It is a pleasure to carry out the duties of a citizen and to receive in return a receipt or a neat styrene card with one's name on it, certifying, so to speak, one's right to exist.  What satisfaction I take in appearing the first day to get my auto tag.  I subscribe to Consumer Reports and as a consequence I own a first class television, an all but silent air conditioner, and a very long-lasting deoderant.  My armpits never stink.  I pay attention to all spot announcements on the radio about mental health, the seven signs of cancer, and safe driving….

Occasionally he steps out of his usual pattern to think about "the search," which is "what anyone would undertake if he were not sunk in the everydayness of his own life."  He hesitates to say the search is about God because that would amount to setting himself a goal which everyone else has reached and therefore has no interest in.  "Who wants to be dead last among 180 million Americans, for as everyone knows the polls report that 98% of Americans believe in God and the remaining 2% are atheists or agnostics which leaves not a single percentage point for a seeker."  He wonders then, whether he is a hundred miles ahead of his fellow citizens or a hundred miles behind them.  He is a moviegoer because he believes the making of movies is motivated by "the search," although the moviemakers always fail.

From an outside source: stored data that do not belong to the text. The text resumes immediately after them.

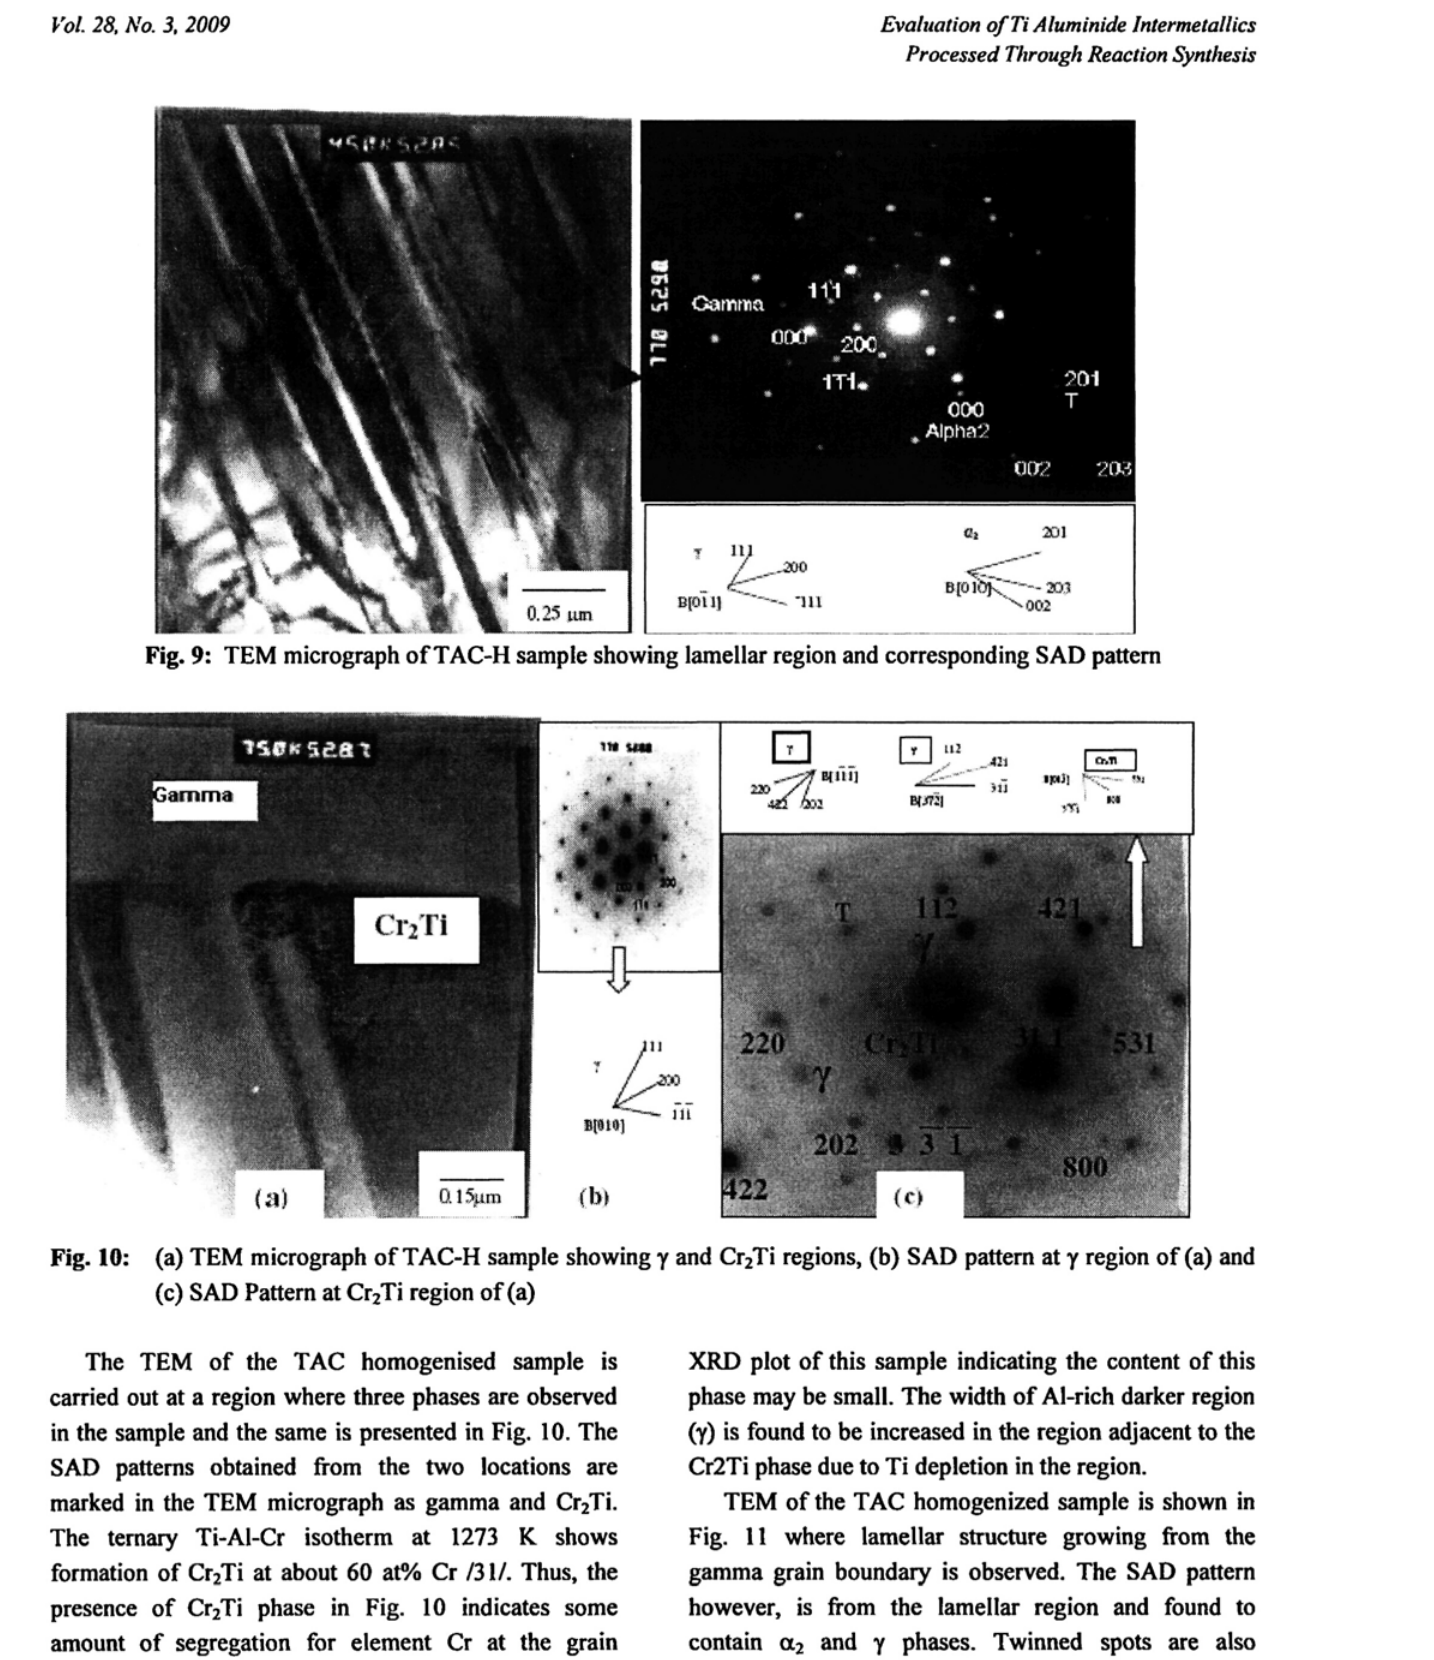
Ti regions, (b) SAD pattern at γ region of (a) and 2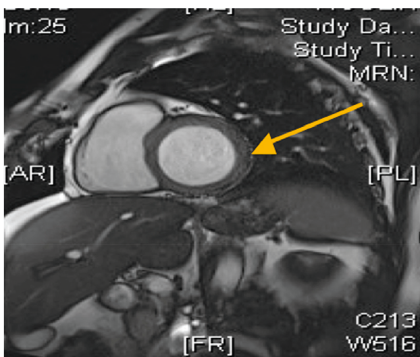
Figure 1: Short-axis view of the cardiac MRI demonstrating a normal left ventricular size and features consistent with myocarditis (arrow).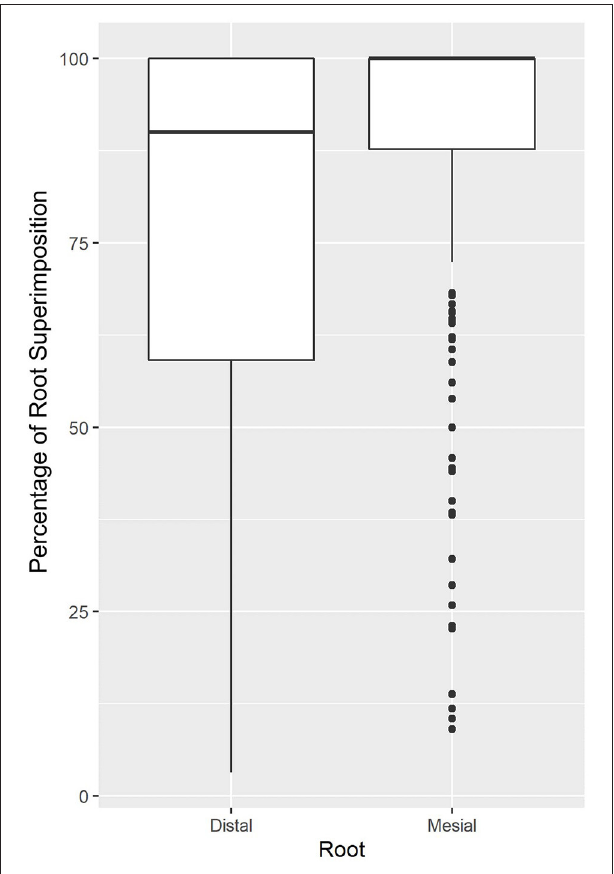
FIGURE 4 | Superimposition percentage for the mesial and distal roots. The graph demonstrates that both distal and mesial roots of M1 showed a significant amount superimposed between the mandibular canal (MC) and M1, with superimposition medians of 90 and 100% for the distal and mesial,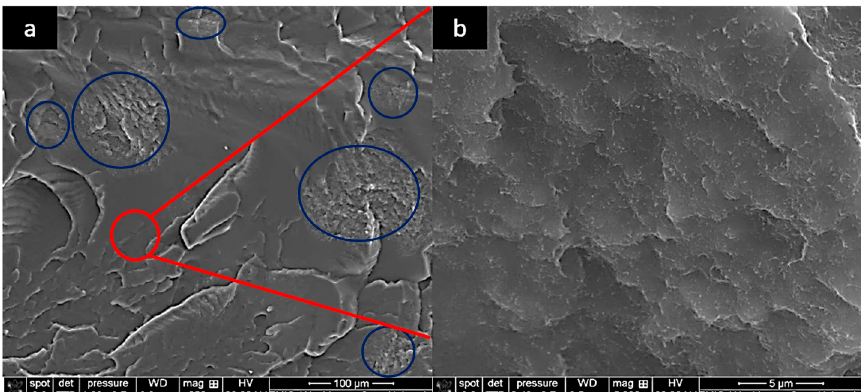
Figure 1. SEM micrograph of TPU-1 vol% MWCNT composite with two different magnifications: ( a ) showing the MWCNT-rich areas identified by blue circles and ( b ) a magnified MWCNT-poor area, showing the dispersion of individual MWCNTs (the white speckles are individual MWCNT).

He takes pleasure in going for a drive to the beach with the succession of secretaries who work for him.  His first car was a sedan but he found that the pleasure of this drive turned to malaise.  His sporty little MG helped with this problem, but the accident on one of the trips was the best insurance against the dreaded malaise.

There is a bit of a narrative arc, including a business trip to Chicago.  He is quite unhappy about having to go there as taking in the vibrations of a new place is so draining.  He eventually understands that the wind and the space are the "genie soul" of Chicago.  The South, as a mindset, is much more comfortable to him. 

What a smart and witty book this is but the malaise is just around the corner.